EXERCISE INSTRUCTIONS: In the sociology class reflection below, what is the name of the workbook that defines "Debunking"?

At the beginning of the year our class was assigned to keep a semester long blog. At the end of the term we would each have to write an essay on one of the topics we had focused on. I remember first looking at the topics and having no idea at which one I would choose let alone how any of them applied to Sociology or what even a few of them meant. Now the end of the semester is here and I have finally chosen my topic with a full understanding and with a sense that I have come out of the class with a different outlook at life.
At the beginning of the semester when I looked down at the course outline and saw the word “Debunking”. I had no idea what an impact that word would have on my life. The definition of “Debunking” is defined in our workbook, “Social Structures and Process” as, “[looking] at the both the obvious and surface-level and the less obvious and deeper explanations for social behaviour”. In a simpler terms, “seeing the familiar in the unfamiliar and the unfamiliar in the familiar”. (10)

Records in a dataset:
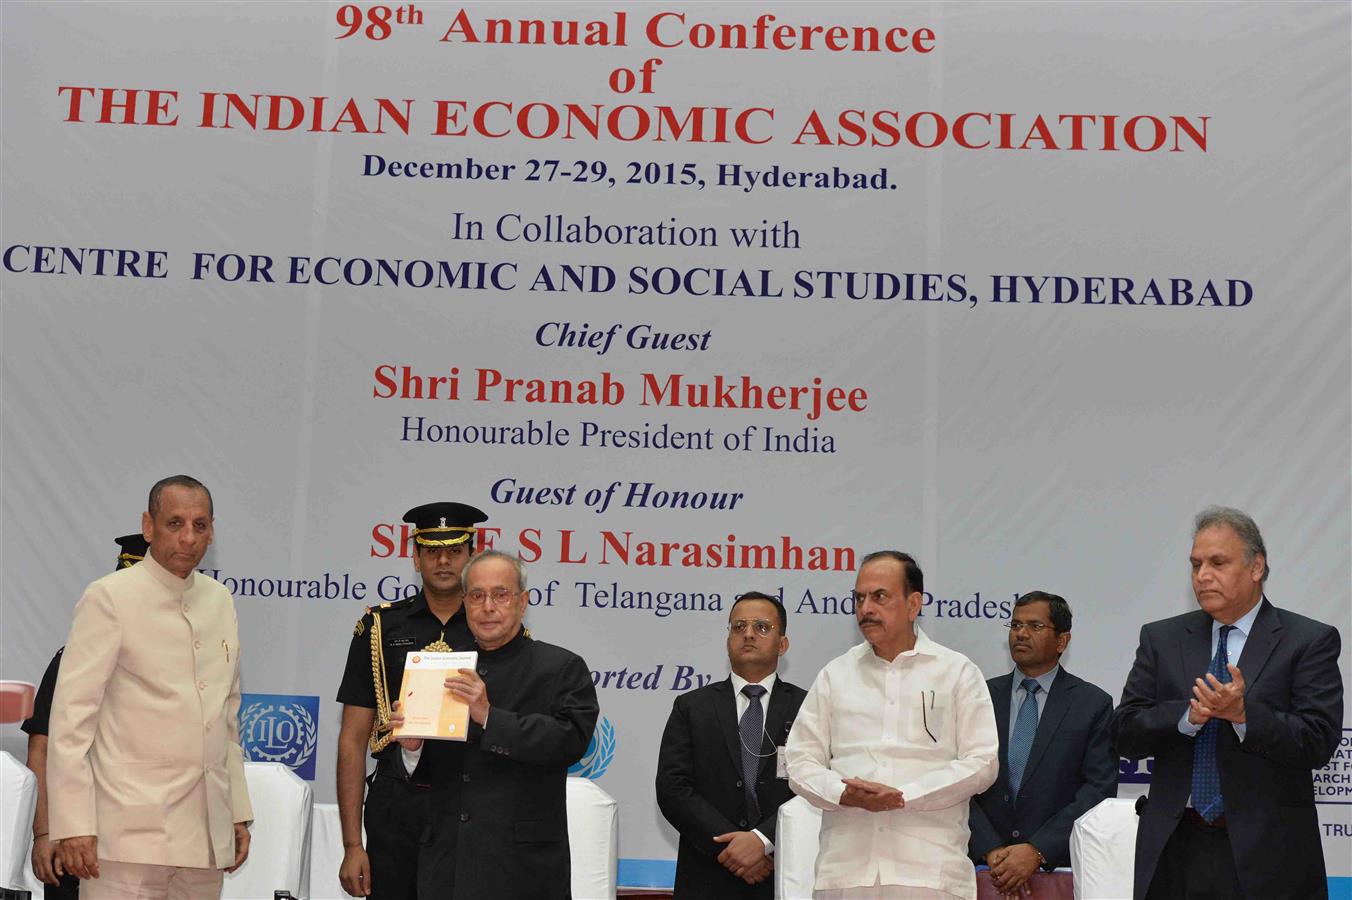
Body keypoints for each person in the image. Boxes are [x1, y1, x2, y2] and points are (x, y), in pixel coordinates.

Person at [1110, 506, 1343, 900]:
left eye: (1218, 562)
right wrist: (1185, 717)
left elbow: (1318, 740)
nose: (1203, 575)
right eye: (1196, 564)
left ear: (1256, 567)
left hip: (1267, 856)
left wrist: (1243, 716)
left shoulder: (1307, 641)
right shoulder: (1162, 639)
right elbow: (1124, 733)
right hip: (1173, 847)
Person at [47, 477, 253, 899]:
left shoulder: (220, 600)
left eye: (199, 525)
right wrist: (73, 825)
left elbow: (226, 718)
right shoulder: (109, 597)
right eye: (174, 523)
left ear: (212, 531)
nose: (188, 537)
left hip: (205, 835)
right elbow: (70, 722)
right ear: (148, 525)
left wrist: (235, 813)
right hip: (126, 837)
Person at [786, 550, 999, 899]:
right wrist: (843, 792)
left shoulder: (957, 672)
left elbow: (983, 763)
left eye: (879, 596)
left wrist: (904, 797)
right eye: (859, 598)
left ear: (913, 604)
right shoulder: (835, 675)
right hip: (846, 874)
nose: (866, 608)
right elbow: (798, 761)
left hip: (929, 873)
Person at [391, 549, 598, 898]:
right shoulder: (440, 666)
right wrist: (413, 749)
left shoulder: (560, 667)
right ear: (464, 603)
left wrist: (489, 716)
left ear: (523, 602)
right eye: (476, 595)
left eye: (500, 595)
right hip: (446, 869)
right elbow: (432, 774)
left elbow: (570, 740)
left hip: (522, 872)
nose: (488, 606)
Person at [335, 501, 487, 899]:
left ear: (473, 554)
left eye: (454, 550)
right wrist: (353, 846)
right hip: (396, 807)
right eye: (432, 551)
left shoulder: (492, 628)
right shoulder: (379, 627)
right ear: (414, 556)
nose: (443, 561)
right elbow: (352, 739)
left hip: (471, 806)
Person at [656, 591, 808, 899]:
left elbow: (816, 788)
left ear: (783, 644)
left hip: (784, 872)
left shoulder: (810, 707)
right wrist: (733, 849)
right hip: (707, 874)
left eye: (762, 627)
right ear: (727, 641)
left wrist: (763, 840)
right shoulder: (691, 707)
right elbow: (673, 789)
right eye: (738, 627)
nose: (749, 634)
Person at [23, 533, 148, 900]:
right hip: (76, 839)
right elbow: (41, 750)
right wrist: (44, 833)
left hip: (149, 843)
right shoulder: (73, 658)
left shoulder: (182, 665)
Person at [968, 591, 1118, 897]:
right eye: (1015, 625)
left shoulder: (1092, 704)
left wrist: (1037, 850)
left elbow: (1098, 789)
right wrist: (990, 848)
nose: (1021, 634)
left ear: (1062, 641)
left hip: (1057, 870)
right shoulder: (978, 696)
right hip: (983, 870)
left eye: (1035, 626)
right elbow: (958, 778)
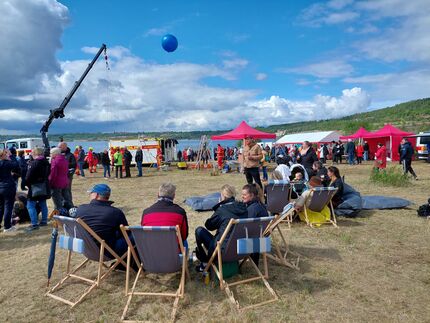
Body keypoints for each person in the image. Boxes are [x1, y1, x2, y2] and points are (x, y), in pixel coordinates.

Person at [194, 184, 248, 271]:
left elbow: (209, 226)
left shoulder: (222, 210)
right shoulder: (243, 208)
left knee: (199, 231)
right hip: (240, 248)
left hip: (222, 251)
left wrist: (218, 207)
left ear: (223, 196)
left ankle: (204, 262)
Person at [75, 184, 130, 258]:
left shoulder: (81, 209)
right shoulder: (115, 212)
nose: (89, 195)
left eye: (91, 193)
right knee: (133, 237)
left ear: (96, 195)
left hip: (85, 249)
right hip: (107, 252)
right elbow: (126, 234)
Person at [242, 183, 268, 264]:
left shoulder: (253, 208)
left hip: (253, 239)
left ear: (252, 195)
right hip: (261, 238)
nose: (242, 196)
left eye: (244, 194)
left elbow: (246, 225)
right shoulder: (260, 204)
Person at [25, 147, 50, 231]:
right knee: (43, 203)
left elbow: (28, 177)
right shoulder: (46, 162)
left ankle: (34, 224)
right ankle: (44, 221)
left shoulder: (34, 163)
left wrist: (27, 185)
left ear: (35, 153)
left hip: (35, 186)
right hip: (44, 185)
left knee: (30, 205)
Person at [0, 149, 20, 232]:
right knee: (8, 206)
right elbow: (16, 165)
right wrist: (11, 156)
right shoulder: (6, 163)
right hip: (8, 187)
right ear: (3, 155)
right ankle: (7, 226)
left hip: (0, 187)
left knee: (0, 207)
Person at [58, 142, 76, 210]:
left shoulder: (70, 155)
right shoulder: (58, 154)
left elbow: (74, 164)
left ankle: (70, 206)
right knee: (60, 192)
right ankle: (63, 205)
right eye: (58, 147)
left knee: (67, 191)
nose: (58, 148)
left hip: (68, 176)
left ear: (64, 147)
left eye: (60, 147)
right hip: (60, 177)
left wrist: (65, 164)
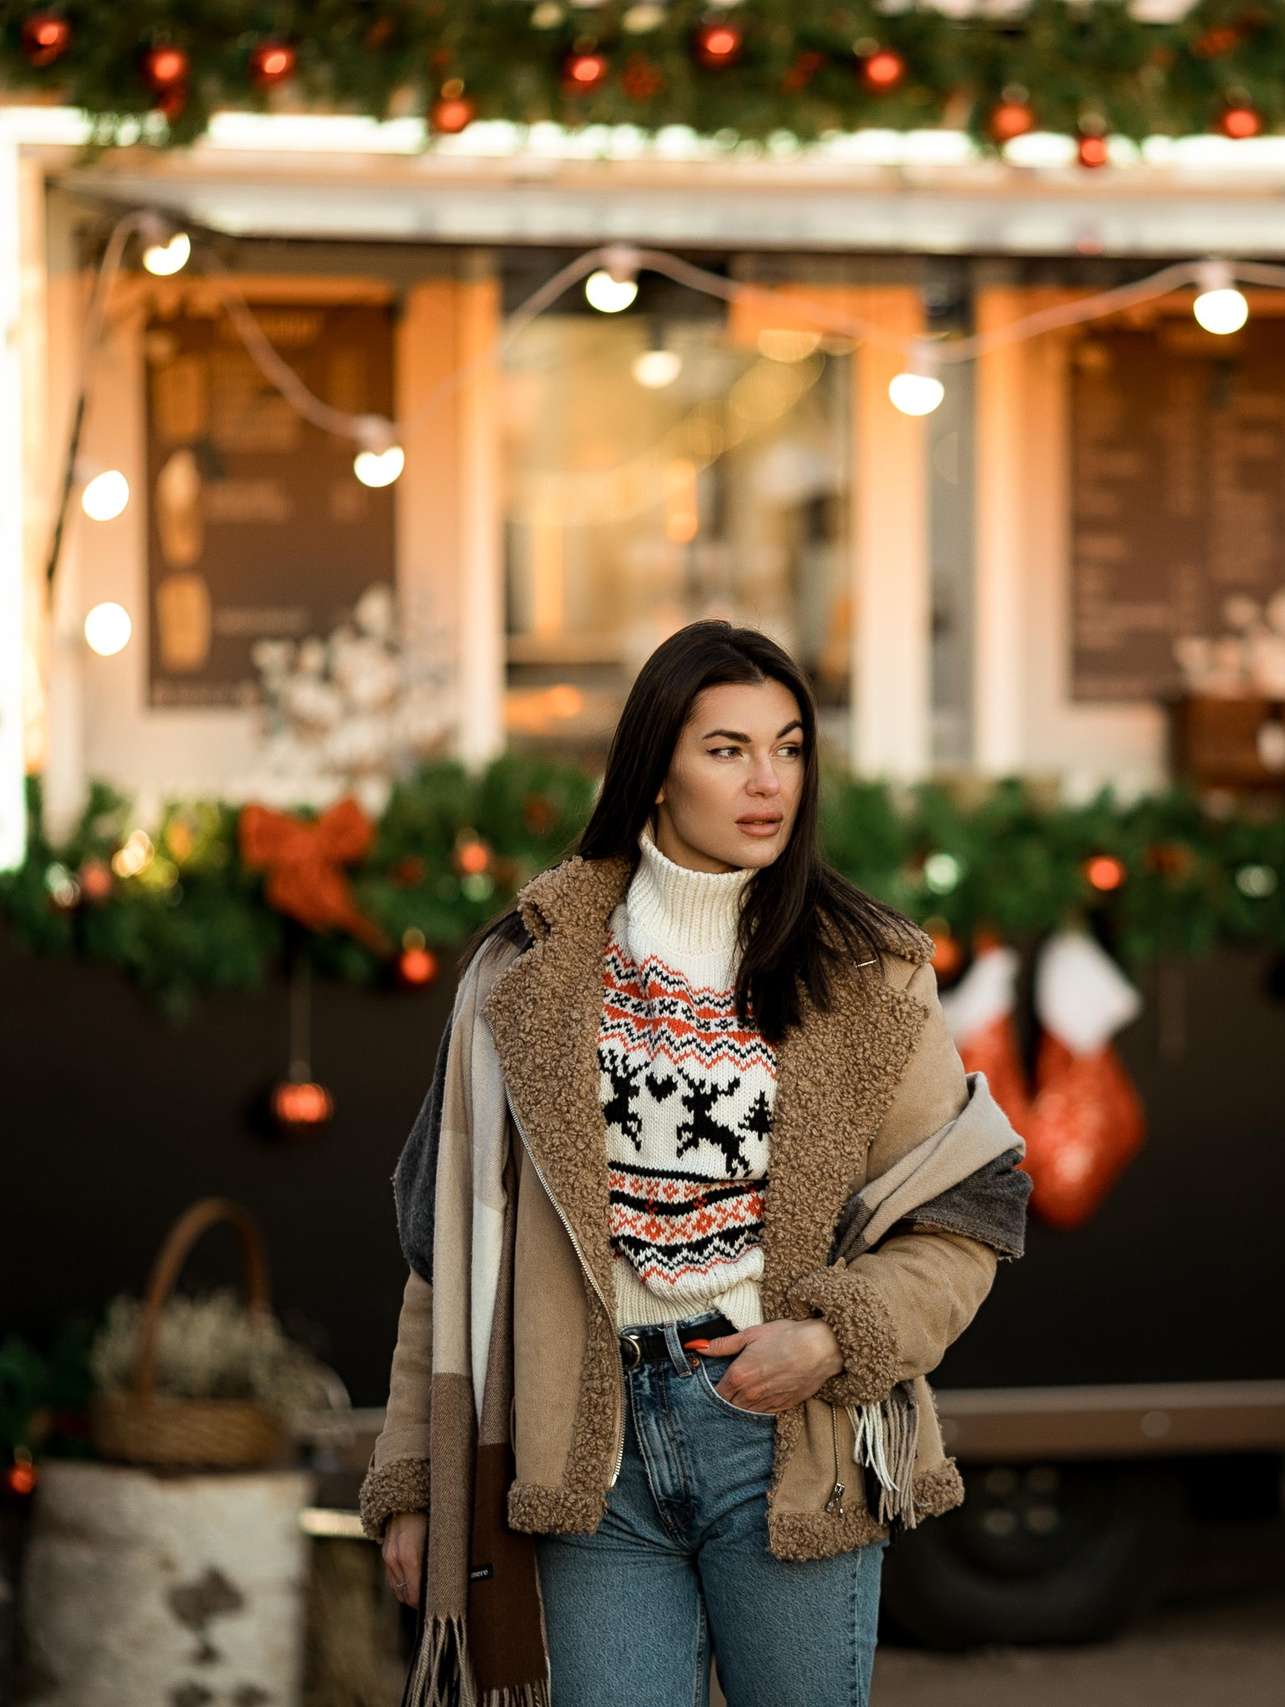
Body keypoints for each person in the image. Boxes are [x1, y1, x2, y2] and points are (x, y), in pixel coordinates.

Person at [361, 621, 1029, 1707]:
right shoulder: (525, 973)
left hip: (782, 1434)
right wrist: (412, 1477)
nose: (767, 782)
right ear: (655, 772)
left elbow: (966, 1217)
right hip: (583, 1451)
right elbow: (447, 1247)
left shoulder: (869, 973)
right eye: (726, 750)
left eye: (790, 746)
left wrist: (828, 1340)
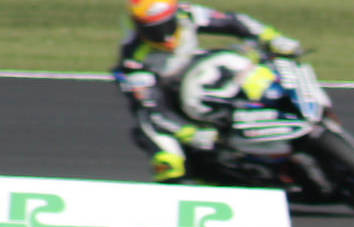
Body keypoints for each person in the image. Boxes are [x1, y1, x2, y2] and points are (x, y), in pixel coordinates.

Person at [110, 1, 303, 183]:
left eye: (167, 25)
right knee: (167, 161)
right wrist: (189, 133)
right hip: (169, 104)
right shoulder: (133, 59)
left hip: (197, 74)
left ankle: (284, 110)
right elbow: (152, 107)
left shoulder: (188, 14)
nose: (164, 36)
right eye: (152, 30)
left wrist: (273, 38)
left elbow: (234, 22)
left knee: (244, 63)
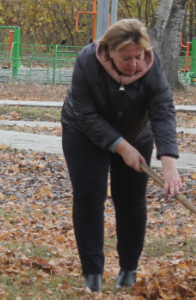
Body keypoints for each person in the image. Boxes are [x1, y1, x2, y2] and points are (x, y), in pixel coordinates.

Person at [61, 19, 181, 292]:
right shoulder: (88, 61)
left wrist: (169, 165)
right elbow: (84, 112)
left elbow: (163, 112)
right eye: (126, 58)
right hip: (84, 132)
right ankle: (92, 273)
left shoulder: (152, 65)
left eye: (138, 56)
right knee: (89, 196)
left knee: (131, 199)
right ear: (108, 51)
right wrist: (122, 147)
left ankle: (128, 269)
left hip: (137, 133)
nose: (135, 64)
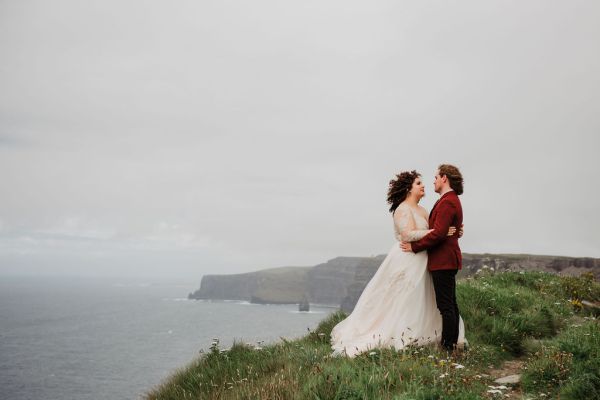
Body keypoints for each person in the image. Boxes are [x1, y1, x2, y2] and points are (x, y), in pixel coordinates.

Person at [330, 170, 466, 357]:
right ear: (409, 189)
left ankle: (430, 336)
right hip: (407, 256)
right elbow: (407, 235)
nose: (423, 185)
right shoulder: (402, 209)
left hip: (424, 257)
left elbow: (438, 230)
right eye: (419, 183)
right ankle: (402, 334)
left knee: (425, 299)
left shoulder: (424, 210)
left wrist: (453, 230)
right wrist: (439, 231)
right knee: (404, 298)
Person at [400, 164, 464, 352]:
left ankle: (448, 346)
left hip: (443, 260)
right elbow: (442, 231)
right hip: (446, 259)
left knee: (446, 306)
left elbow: (438, 234)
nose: (433, 181)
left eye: (436, 177)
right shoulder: (449, 200)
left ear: (444, 178)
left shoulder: (447, 201)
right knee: (450, 304)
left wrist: (414, 247)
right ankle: (451, 343)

ANSWER SPACE: "Social Structures and Process"